Para a primeira questão, um ponto importante que deve ser destacado, já trabalhado por mim e Ferreira em outra ocasião: “temos que ser cautelosos em relação à potência reformadora de uma ágora virtual: democracia não é uma mera conquista técnica, mas um chamado político – e por isso assustam-nos aqueles que procuram cancelá-la numa distopia, numa utopia técnica ou econômica, ou ainda numa resposta pronta10”. Temos aqui algo inteiramente novo e com potência revolucionária ainda não completamente dimensionada. Estudiosos em redes tem advertido que, a contrário do que Erdös pensava – refletindo sobre a teoria dos grafo de Euler – não há horizontalidade nas teias reticulares, e o imperativo que os ricos ficam sempre mais ricos reflete o fato de que, neste labirinto de conexões, é possível encontrar hubs, atores centrais, que controlam e organizam o fluxo de informações11. O que significa que a democracia participativa, a partir das redes mediadas pela internet, pode significar um simulacro, um campo midiático que efetivamente não resulta nas promessas que faz, da mesma forma que os críticos têm advertido sobre os processos clássicos de participação na gestão.

O segundo ponto igualmente assinalado por Deslandes, o das sociabilidades engendradas pela internet, que resultam em recursos mobilizados para o cuidado. Este tema já foi por mim trabalhado em outro texto, onde, a partir da ideia de “círculos virtuais da loucura”, procuro investigar os processos de mobilização de recursos para o cuidado com pessoas com transtorno mental. Recursos que são de diversos tipos: apoio, informação, serviços. São redes não ancoradas territorialmente, mas que possuem características próximas àquelas resultantes de interações face a face. Assim, os chamados círculos sociais (independentemente se originados de interações face a face ou mediados pela internet), são “fluxos de sociabilidade, ao mesmo tempo em que moldam o indivíduo, único em suas escolhas e experiências, o inscrevem em um campo de reconhecimento. Estas sociabilidades têm um conteúdo ‘prático’ direto, são locus da reprodução, onde recursos são mobilizados, distribuídos12”.

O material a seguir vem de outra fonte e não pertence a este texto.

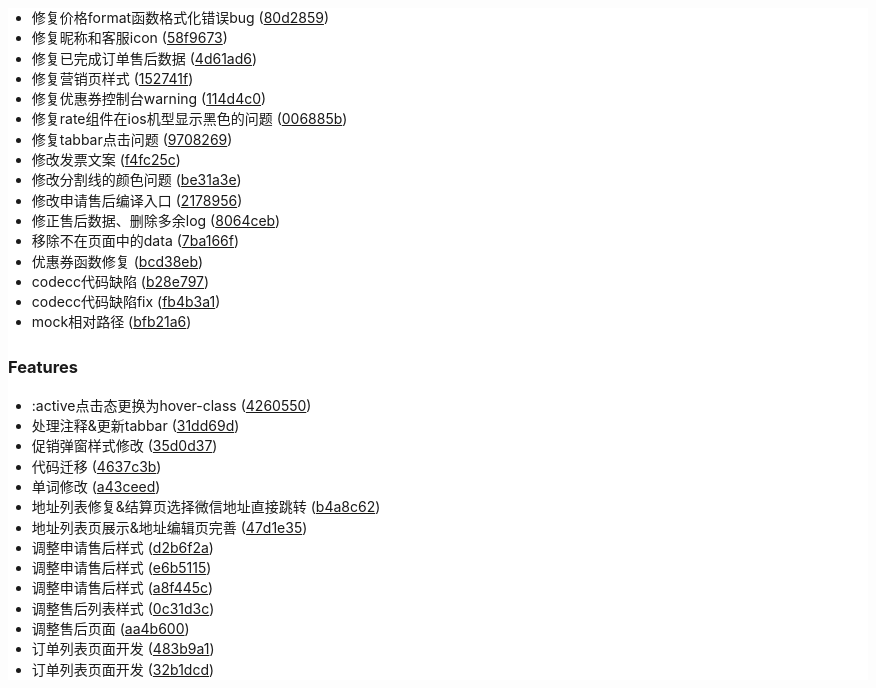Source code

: * 修复价格format函数格式化错误bug ([80d2859](https://github.com/lxchuan12/tdesign-miniprogram-starter-retail/commit/80d2859dd6b882197c1252bacb93d2db19e8b000))
* 修复昵称和客服icon ([58f9673](https://github.com/lxchuan12/tdesign-miniprogram-starter-retail/commit/58f9673febc36f5270e9117305c6e759d532bdaa))
* 修复已完成订单售后数据 ([4d61ad6](https://github.com/lxchuan12/tdesign-miniprogram-starter-retail/commit/4d61ad61a00e648531d97914e60c56941596a0d4))
* 修复营销页样式 ([152741f](https://github.com/lxchuan12/tdesign-miniprogram-starter-retail/commit/152741fa811e05719a32b9abaf94ee51956552f8))
* 修复优惠券控制台warning ([114d4c0](https://github.com/lxchuan12/tdesign-miniprogram-starter-retail/commit/114d4c04c0786f41f6d621c2146987c8b9466f60))
* 修复rate组件在ios机型显示黑色的问题 ([006885b](https://github.com/lxchuan12/tdesign-miniprogram-starter-retail/commit/006885bae49042e1549e923ba98c006746fcd3ed))
* 修复tabbar点击问题 ([9708269](https://github.com/lxchuan12/tdesign-miniprogram-starter-retail/commit/970826927d93c6223bb7015e7957ae302803ab3d))
* 修改发票文案 ([f4fc25c](https://github.com/lxchuan12/tdesign-miniprogram-starter-retail/commit/f4fc25c70affed3e792fd97d81f18ea8a1ff2ea2))
* 修改分割线的颜色问题 ([be31a3e](https://github.com/lxchuan12/tdesign-miniprogram-starter-retail/commit/be31a3e2541e67585169bf35eace3eca4c3a717e))
* 修改申请售后编译入口 ([2178956](https://github.com/lxchuan12/tdesign-miniprogram-starter-retail/commit/2178956e1ba8b3f9a404f7768559b867c8d8ff24))
* 修正售后数据、删除多余log ([8064ceb](https://github.com/lxchuan12/tdesign-miniprogram-starter-retail/commit/8064ceb87dcbebe10039aeda994ba8b4e926dfaf))
* 移除不在页面中的data ([7ba166f](https://github.com/lxchuan12/tdesign-miniprogram-starter-retail/commit/7ba166f7e1f296a09855dce22602dd40d0a6fe20))
* 优惠券函数修复 ([bcd38eb](https://github.com/lxchuan12/tdesign-miniprogram-starter-retail/commit/bcd38eb1b37c01d4f7bc65e36fcb20e3903dea3f))
* codecc代码缺陷 ([b28e797](https://github.com/lxchuan12/tdesign-miniprogram-starter-retail/commit/b28e79743b3d4521e1128aae911009efac504ebe))
* codecc代码缺陷fix ([fb4b3a1](https://github.com/lxchuan12/tdesign-miniprogram-starter-retail/commit/fb4b3a19729964b7e40d36949bd0f42fc3754987))
* mock相对路径 ([bfb21a6](https://github.com/lxchuan12/tdesign-miniprogram-starter-retail/commit/bfb21a6d254348a8f8ac1b8b39a07cced2b19ab0))


### Features

* :active点击态更换为hover-class ([4260550](https://github.com/lxchuan12/tdesign-miniprogram-starter-retail/commit/42605507378f217b79b120c69fb96a75b15f705e))
* 处理注释&更新tabbar ([31dd69d](https://github.com/lxchuan12/tdesign-miniprogram-starter-retail/commit/31dd69de128a044c91c6d7554dbd5dcfee29a18c))
* 促销弹窗样式修改 ([35d0d37](https://github.com/lxchuan12/tdesign-miniprogram-starter-retail/commit/35d0d377f1afe220a3e49274347ac93f68c58f10))
* 代码迁移 ([4637c3b](https://github.com/lxchuan12/tdesign-miniprogram-starter-retail/commit/4637c3bd51cae0e16ad33141fb0f52b34d52b7e1))
* 单词修改 ([a43ceed](https://github.com/lxchuan12/tdesign-miniprogram-starter-retail/commit/a43ceed8ccb43a41529bf5abf2d8c4b5fc34b6f6))
* 地址列表修复&结算页选择微信地址直接跳转 ([b4a8c62](https://github.com/lxchuan12/tdesign-miniprogram-starter-retail/commit/b4a8c6230848f0cf0b9e6dc9fca32ae98ccd410b))
* 地址列表页展示&地址编辑页完善 ([47d1e35](https://github.com/lxchuan12/tdesign-miniprogram-starter-retail/commit/47d1e35a951c718ffa0daa9c2feba492349516b4))
* 调整申请售后样式 ([d2b6f2a](https://github.com/lxchuan12/tdesign-miniprogram-starter-retail/commit/d2b6f2ab801641d66370787d18dfa8fc712c8b37))
* 调整申请售后样式 ([e6b5115](https://github.com/lxchuan12/tdesign-miniprogram-starter-retail/commit/e6b5115d440b223668f65d1566b80ed237031d04))
* 调整申请售后样式 ([a8f445c](https://github.com/lxchuan12/tdesign-miniprogram-starter-retail/commit/a8f445ced91160859708f77f9390d7fd138e1681))
* 调整售后列表样式 ([0c31d3c](https://github.com/lxchuan12/tdesign-miniprogram-starter-retail/commit/0c31d3cbc40d76124e73f95a1818c53bd3078bc0))
* 调整售后页面 ([aa4b600](https://github.com/lxchuan12/tdesign-miniprogram-starter-retail/commit/aa4b60080c57ff6c193869d6ff3d9d4e36c32900))
* 订单列表页面开发 ([483b9a1](https://github.com/lxchuan12/tdesign-miniprogram-starter-retail/commit/483b9a1c5e4a52e5769b79ff4b7986d87bb81550))
* 订单列表页面开发 ([32b1dcd](https://github.com/lxchuan12/tdesign-miniprogram-starter-retail/commit/32b1dcdbfd751e8d7ba3db2521e5d35e829a0423))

Aqui, como também nas considerações de Silvia Portugal, a temática central são as redes sociais, as sociabilidades enquanto produtoras de cuidado, ou veículo para a construção de práticas de gestão participativa. Fenômenos inscritos em espaços micro ou macro, mas que bem compreendidos quando utilizamos a metodologia de análise das redes sociais; e, vale destacar este ponto, que, independentemente de estarmos lidando com interações face a face ou mediadas pela internet, o fenômeno reticular apresenta as mesmas configurações estruturais – guardadas as especificidades de cada um dos campos de análise – o que nos permite afirmar da potência analítica desta ferramenta teórica e metodológica.

REFERÊNCIAS

1. Mauss M. Ensaio sobre a Dádiva. In: Mauss M. Sociologia e Antropologia. São Paulo, Cosaf & Naif; 2003.
2. Simmel G. Philosophie des Geldes. Frankfurt an Main: Suhrkamp; 2003.
3. Elias N. O processo civilizador. Rio de Janeiro: Zahar Editores; 1994.
4. Habermas J. Theorie des Kommunikativen Handels. Frankfurt an Main: Surkamp; 1981.
5. Rawls J. A Theory of Justice. Harvard: Harvard University Press; 1971.
6. Bourdieu P. La Distinction: Critique sociale du jugement. Paris: Editions du minuit; 1979.
7. Touraine A. La parole et le sang: politique et société en Amérique latine. Paris: Éditions Odile Jacob; 1988.
8. Lomnitz L. Redes sociales, cultura y poder: Ensayos de antropología latino-americana. Mexico: Flacso; 1991.
9. Deslandes SF. O ativismo digital e sua contribuição para a descentralização política. Cien Saude Colet 2018; 23(10):XXX.
10. Ferreira J, Fontes B. Ágora eletrônica: algumas reflexões teórico-metodológicas. Estudos de Sociologia 2012; 2(19).
11. Barabási AL. How Everthing is connected to everything else, and what it means for Business, Science and Everyday life. New York: Plume; 2003.
12. Fontes B. Tecendo redes, suportando o sofrimento: sobre o círculo social da loucura. Sociologias 2014; 16(37):112-143.